Voix du Nord, 13 avril 2006
| publié le 15 avril 2006 |
HIER soir, les clandestins de Calais n’ont pas dormi dans les bois. Les cabanes et les tentes crasseuses, infestées de puces, habitées par les rats, ont été détruites.
Le matin, dès huit heures, une cinquantaine d’employés du service propreté urbaine ont commencé un long et fastidieux travail de destruction des abris de fortune qui ont hébergé des centaines de personnes. Car le bois Dubrulle, vaste espace peuplé d’arbres malades dans une zone industrielle polluée par les usines chimiques, cachait bien plus qu’une quinzaine d’abris de fortune. Hier, ce sont près d’une quarantaine de refuges qui ont été démolis. Selon un responsable, « il faudra non pas deux jours comme prévu, mais une semaine pour tout nettoyer ».
« Je n’ai jamais vu une chose pareille, c’est terrible de voir qu’ils vivaient là-dedans, soupire un jeune employé de la ville, le regard posé sur une tente entourée de détritus. Je ne les juge pas, on ferait peut-être pareil si on devait quitter notre pays à tout prix. »
Ne pas juger pour certains, mais observer, avec dégoût et colère pour d’autres, le quotidien de ces indésirables qui s’accrochent à leur rêve de Grande-Bretagne. « Pourquoi on ne leur ouvre pas un centre ?, s’interroge un ouvrier. Quand ils étaient à Sangatte, les réfugiés posaient moins de problèmes. Depuis la fermeture du centre, nous passons notre temps à nettoyer leur m... »
Vie dans les ordures
Bien plus qu’un simple squat, le bois Dubrulle peuplé de décharges sauvages est devenu au fil des mois une véritable poubelle. La vie dans les ordures, voilà en quelques mots comment pouvait se résumer le quotidien des migrants en situation irrégulière.
Pendant des heures, les employés de la ville ont traîné des centaines de bâches en plastique, emmené des kilos de couvertures et ramassé des tonnes de déchets jonchant les sentiers de cette forêt de misère.
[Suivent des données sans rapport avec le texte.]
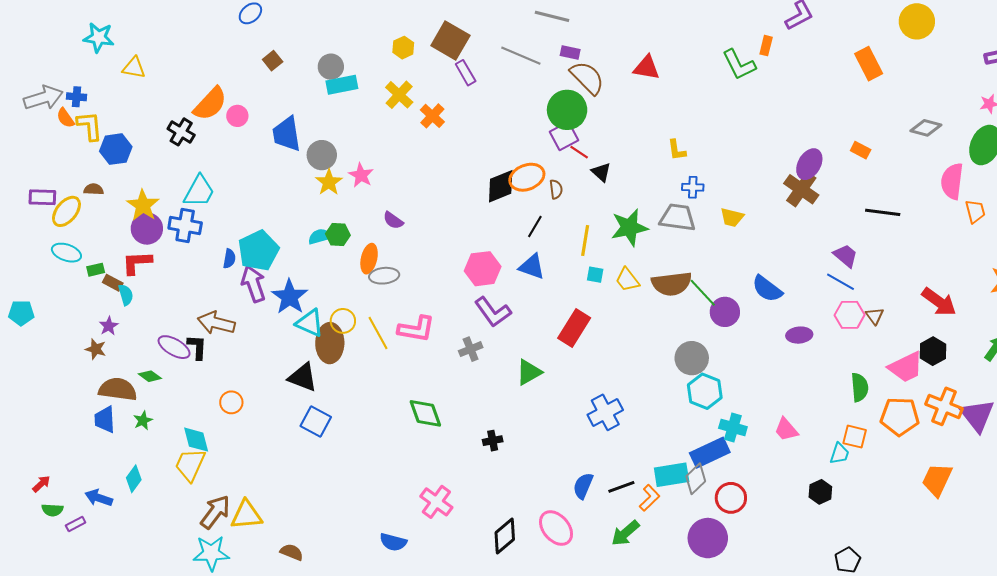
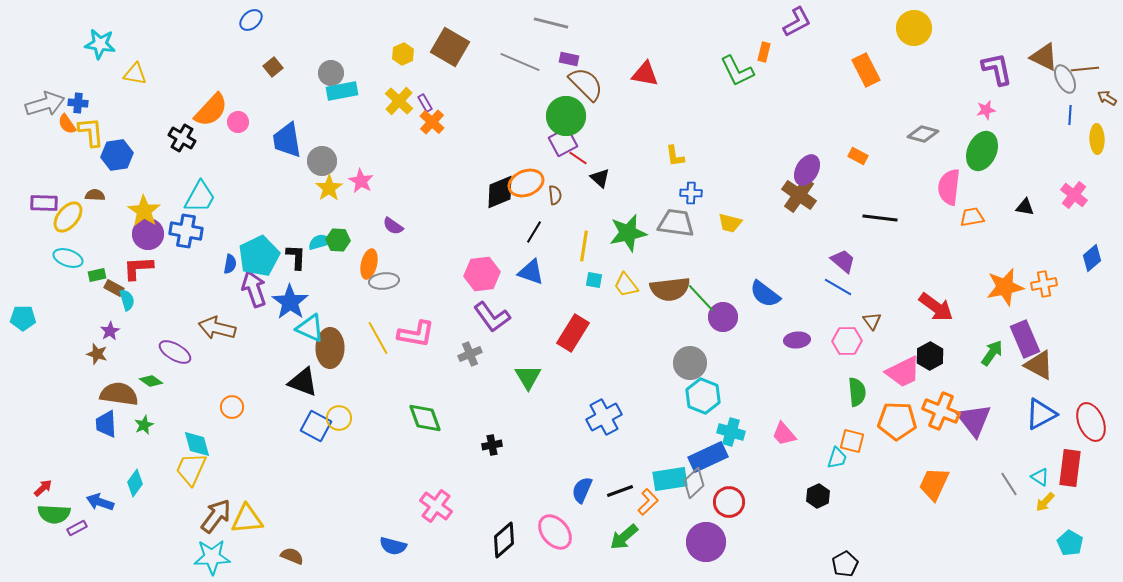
purple rectangle: (466, 73) -> (425, 103), moved, size x0.7
orange trapezoid: (975, 211) -> (972, 217), turned -85
pink hexagon: (850, 315) -> (847, 341), moved
yellow circle: (343, 321) -> (339, 418), moved
black L-shape: (197, 347) -> (296, 257), moved
green triangle: (529, 372) -> (528, 377), turned -32
green semicircle: (52, 510) -> (54, 514), size x1.5

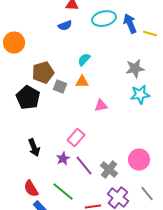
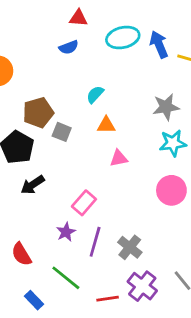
orange triangle: (82, 82) -> (106, 125), moved
black arrow: (34, 148) -> (33, 185), moved, turned 78
pink circle: (139, 160) -> (171, 190), moved
purple line: (84, 166) -> (95, 242), turned 55
red semicircle: (31, 189) -> (21, 254), moved

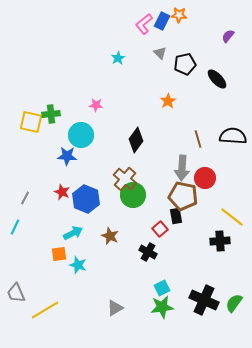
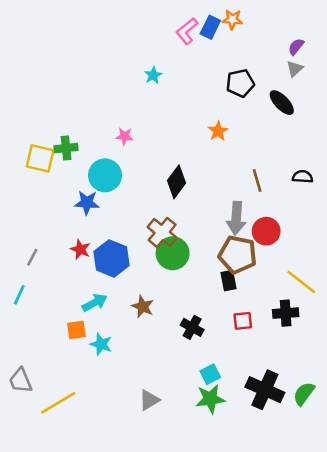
gray triangle: (160, 53) -> (295, 69), moved, turned 32
black semicircle: (233, 136) -> (303, 177), size x0.6
red square: (160, 229) -> (243, 321), moved, turned 35

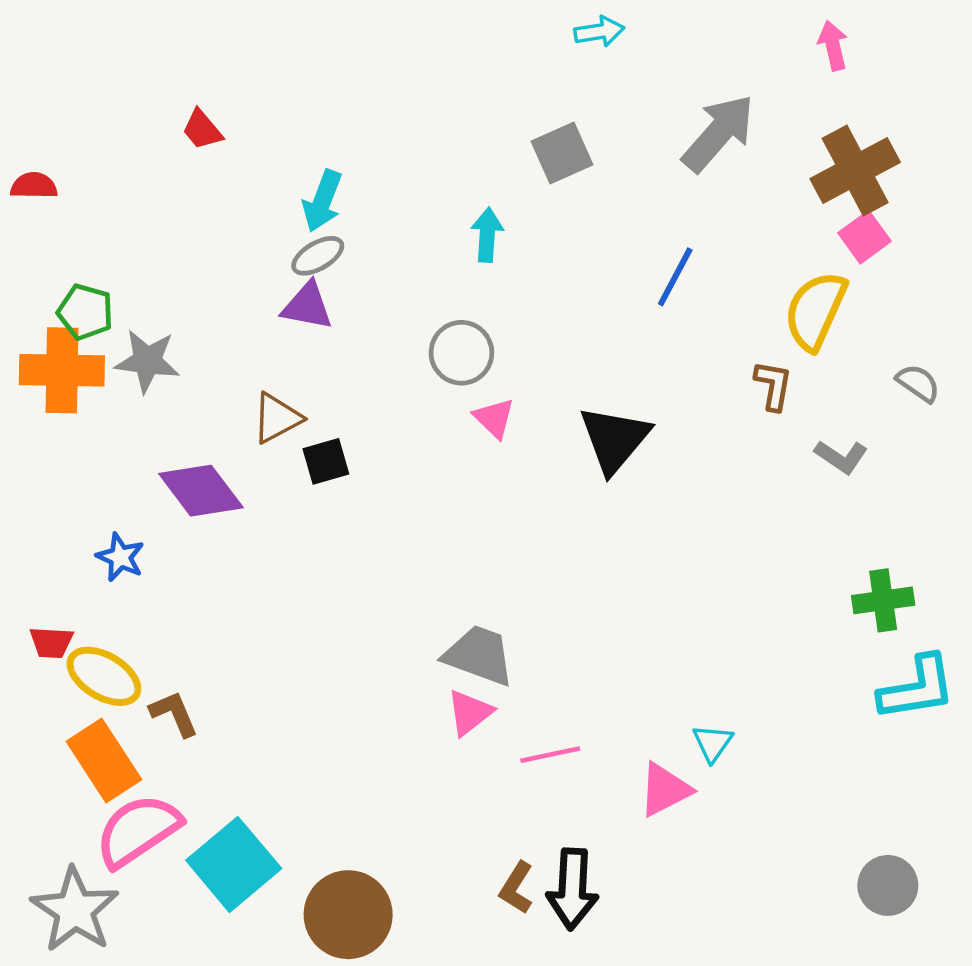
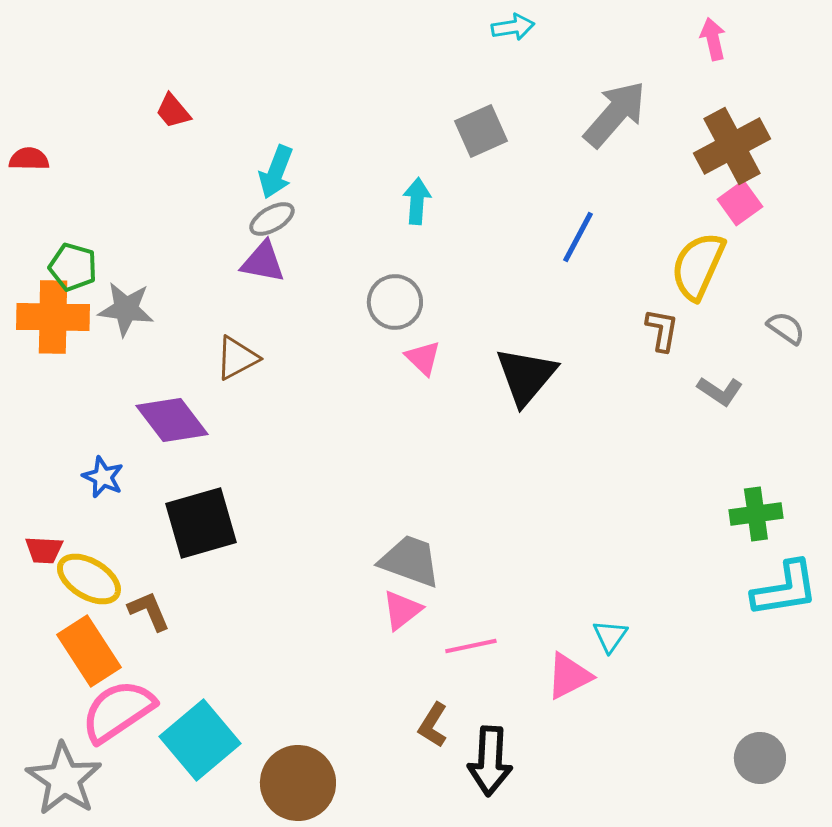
black square: (326, 461) -> (201, 523), moved, size x1.8
brown L-shape: (516, 888) -> (433, 725), moved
Ils ont rempli quatre bennes à ordures, et le travail est loin d’être fini. « C’est bien plus que l’année dernière », commente, désabusé, un autre employé municipal qui a participé à un nettoyage similaire, au même endroit, en 2005.
La politique d’usure menée par la police aux frontières a ses limites et les placements dans des centres d’accueil ont toujours aussi peu de résultats. « Jeudi, nous avons interpellé quatre-vingt-dix-neuf personnes qui ont été placées dans des centres d’accueil et déjà la plupart sont de retour à Calais, assure, le ton grave, un agent de la PAF. On met ces gens à l’abri et ils préfèrent revenir à Calais, quitte à y retrouver des conditions de vie inacceptables. Que voulez-vous qu’on fasse ? »
Des squats ont été éradiqués, certes, mais d’autres poussent déjà quelques centaines de mètres plus loin. Insidieusement, les abris de fortune et leurs nombreux occupants s’imposent comme le symbole de l’échec de l’État dans la lutte contre l’immigration clandestine à Calais.